The controversial ‘Top Gear’ Cenotaph stunt is reportedly set to cost licence fee payers £100,000.
In the scrapped footage, former ‘Friends’ star Matt LeBlanc can be seen with a professional driver performing stunts near the war memorial .
Filming for the day - which saw some roads closed in and around Westminster - is believed to have cost around £100,000.
The BBC has since confirmed the footage "will not appear" in the final film when the new series airs in May following an outcry over the stunt.
A statement released by the Beeb said: "The Cenotaph was at no point intended to feature in the programme and therefore will not appear in the final film."
It added the driver of the car was "briefed by production prior to filming" to not do any manoeuvres close to the monument, "an instruction to which he fully adhered".
"We would like to make it absolutely clear that the Top Gear team has the utmost respect for the Cenotaph, what it stands for, and those heroic individuals whose memory it serves so fittingly," the statement concluded.
Earlier, presenter Chris Evans said the footage is "disrespectful" and should not be broadcast.
In a statement, Westminster City Council apologised for "any upset that had been caused" and said it took requests for filming on Whitehall "very seriously".

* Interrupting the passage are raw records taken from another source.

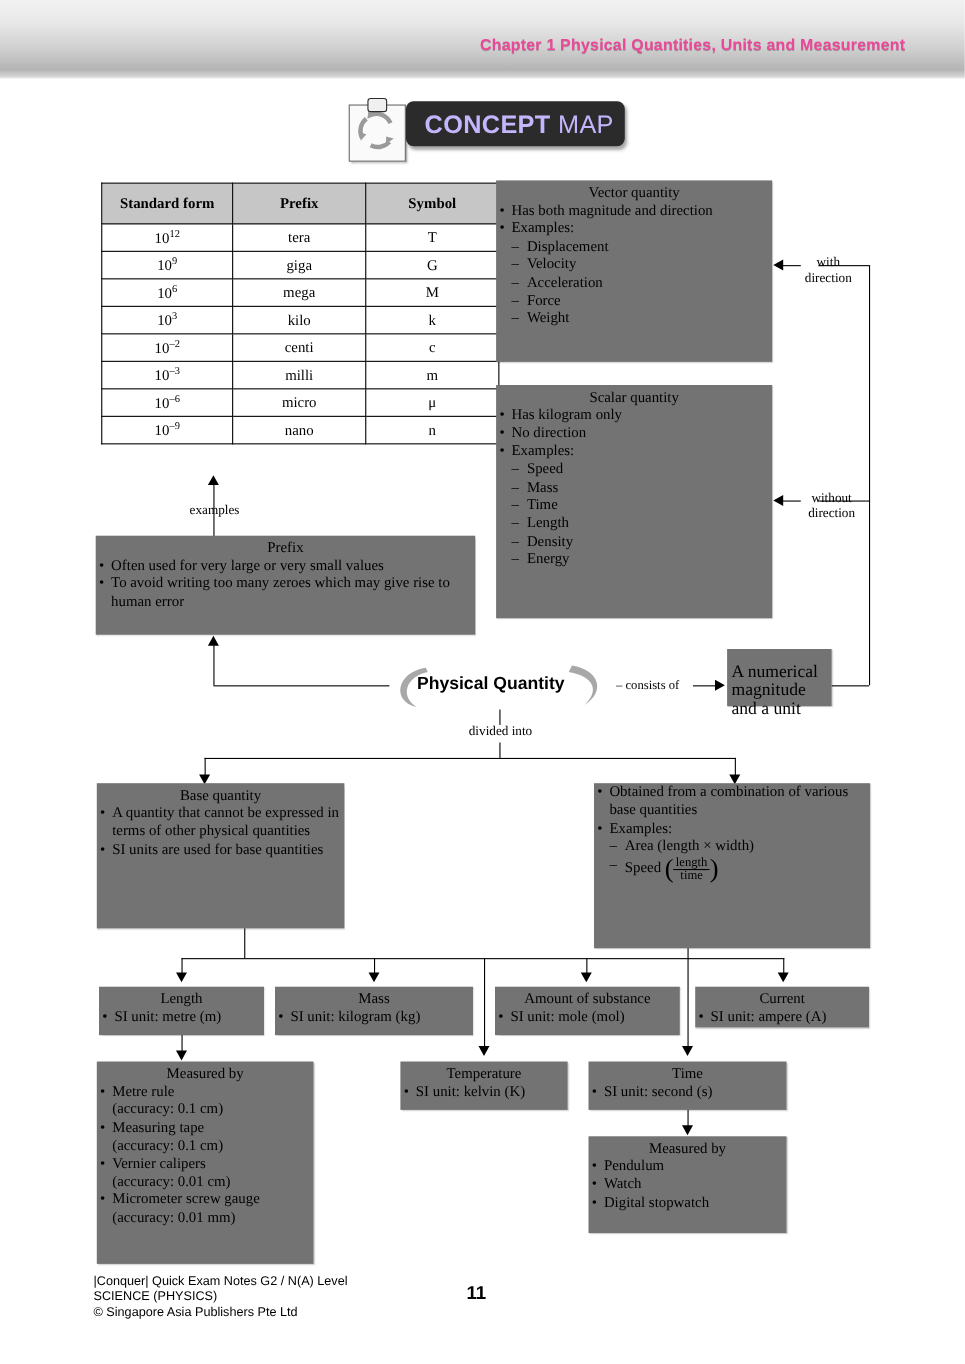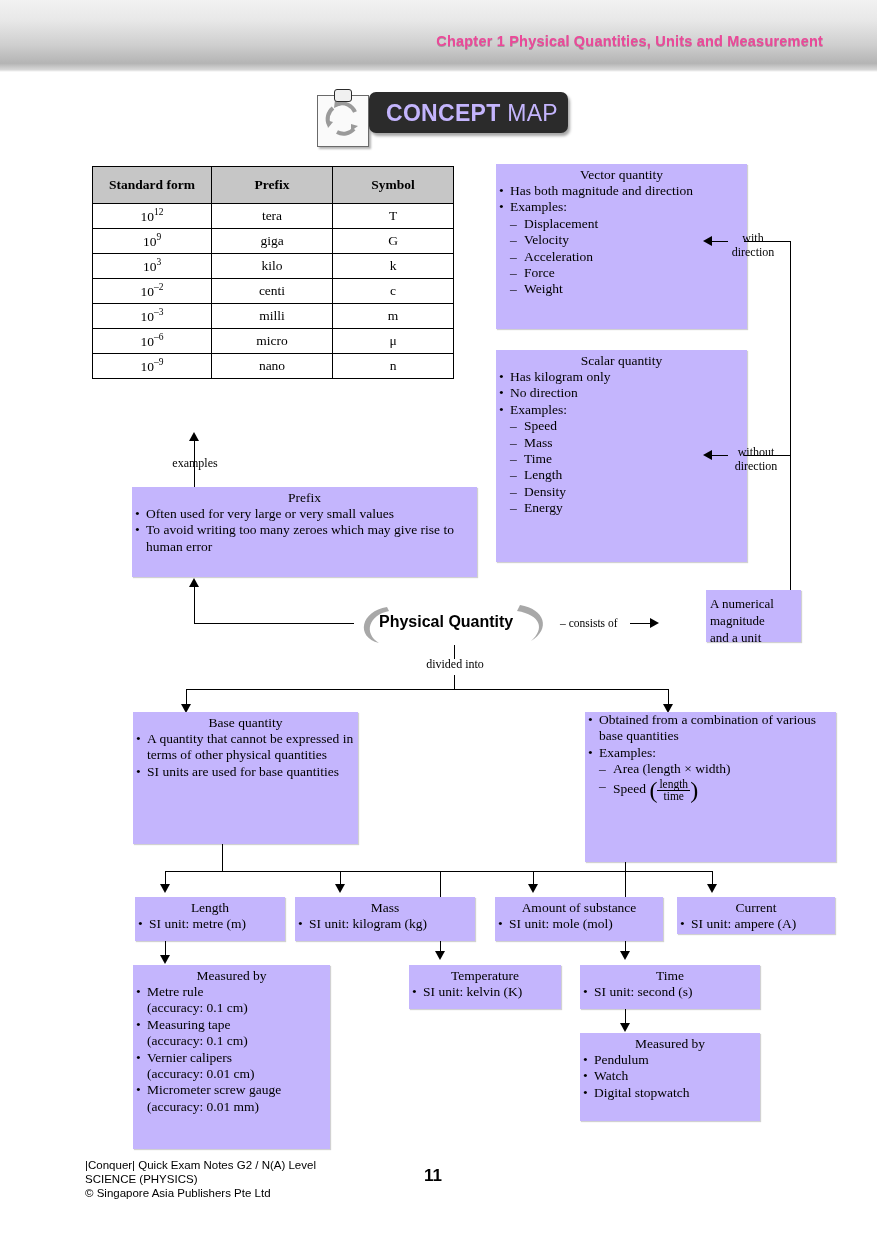"Vector quantity" .box { background: #c4b5fd -> #737373; margin-left: 45px -> none }
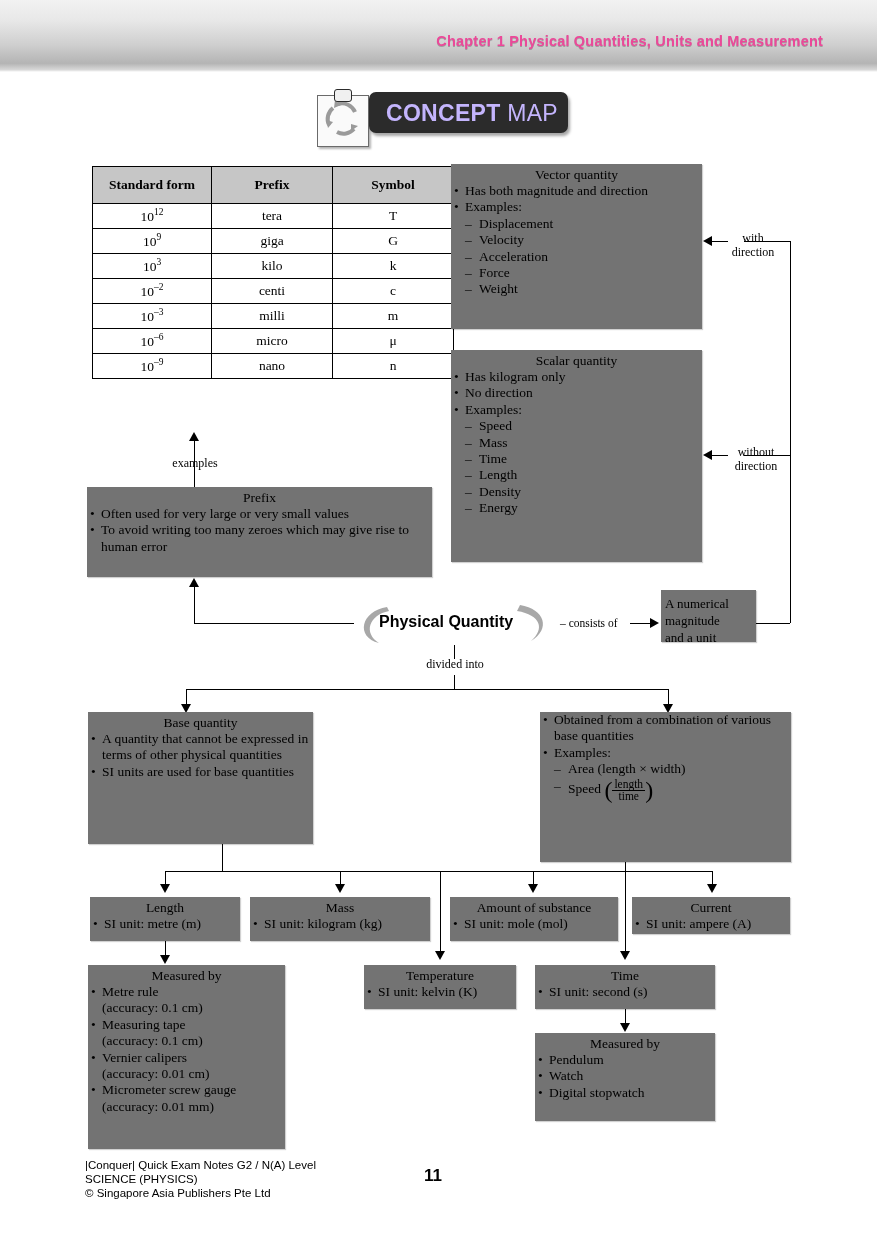"106" tr { html: none -> <tr> <td><span>10</span><sup>6</sup></td> <td>mega</td> <td>M</td> </tr> }
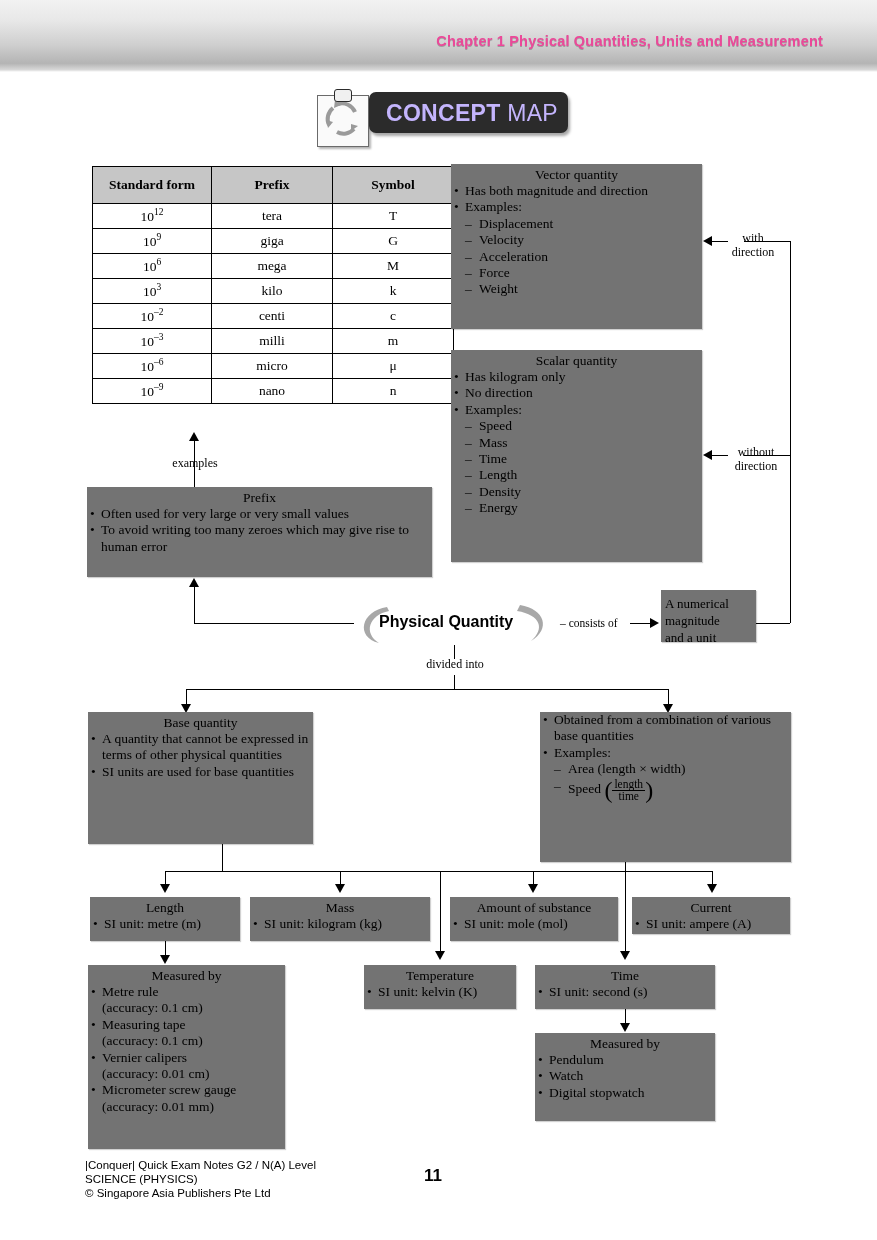"A numerical" div { font-size: 13px -> 16px; padding: 5px 0 0 4px -> 12px 0 0 4px }
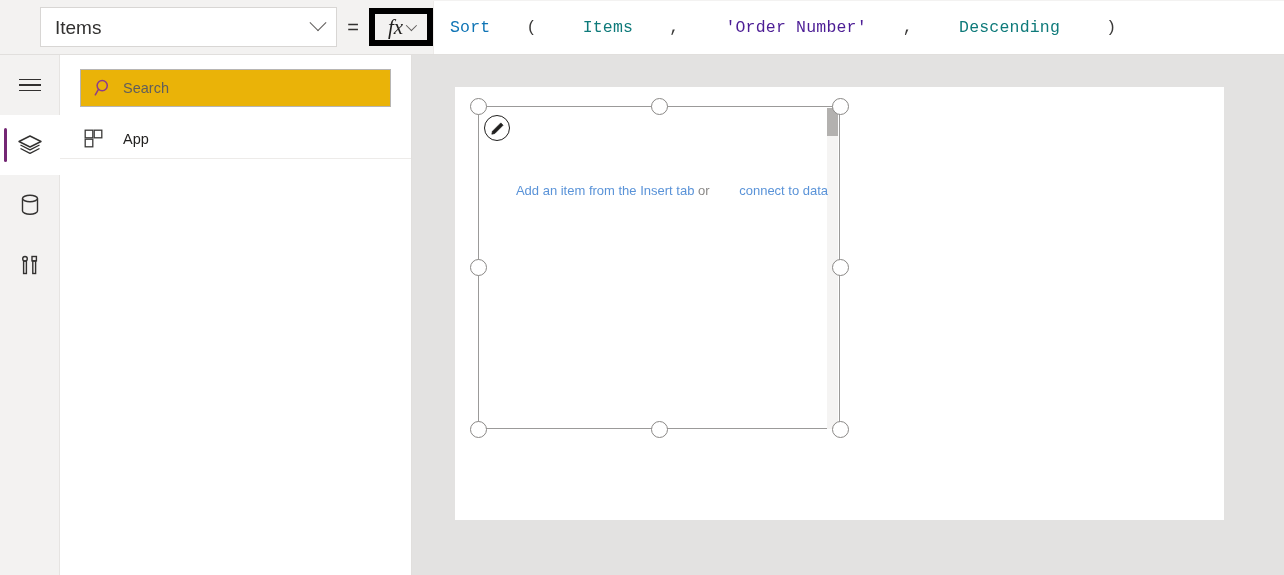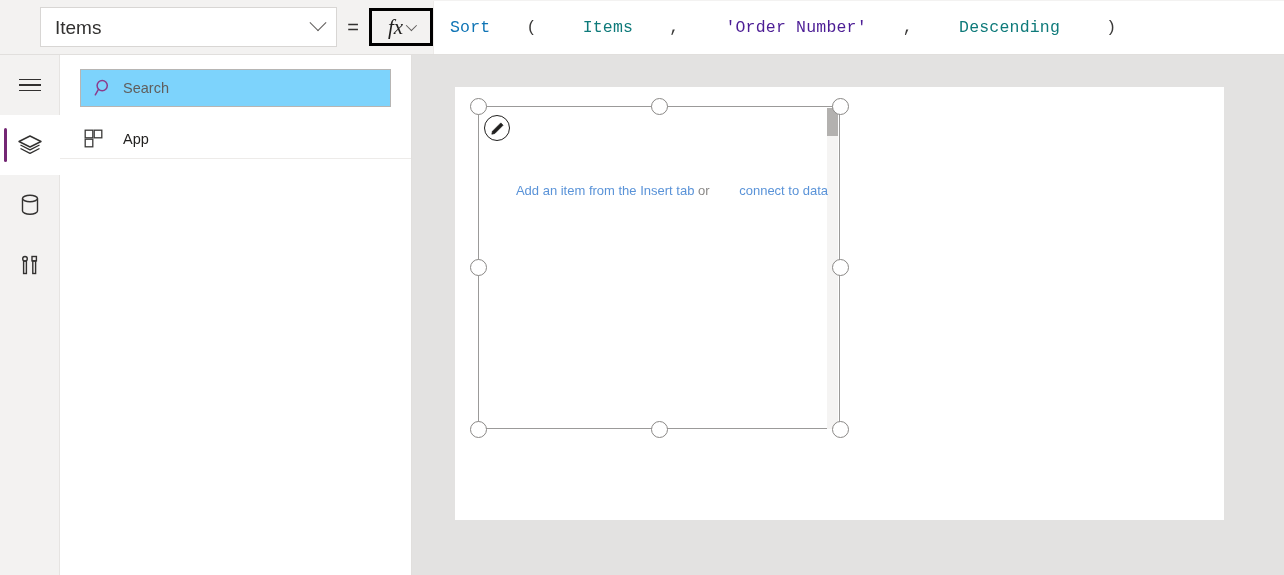"fx" #fx-button { border: 3px solid #000000 -> 6px solid #000000 }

"In this case, permission was given for the Top Gear car to drive down Whitehall before moving to another location," it said.
"However, what the Top Gear team did on the day was not what had been agreed during the planning process.
"At no time had the BBC producers made Westminster City Council aware that the car was going to be doing anything but drive down Whitehall.
"There was no discussion between BBC producers and Westminster City Council about wheel spins and a 'donut' and permission would not have been given to do so."
The statement added: "We have spoken to the producers today to express our disappointment and we welcome the statement from Top Gear presenter Chris Evans who has said this footage will not be shown."
The BBC said it had "worked closely" with Metropolitan Police film unit and the special events unit of Westminster Council ahead of filming, with preparations spanning four months.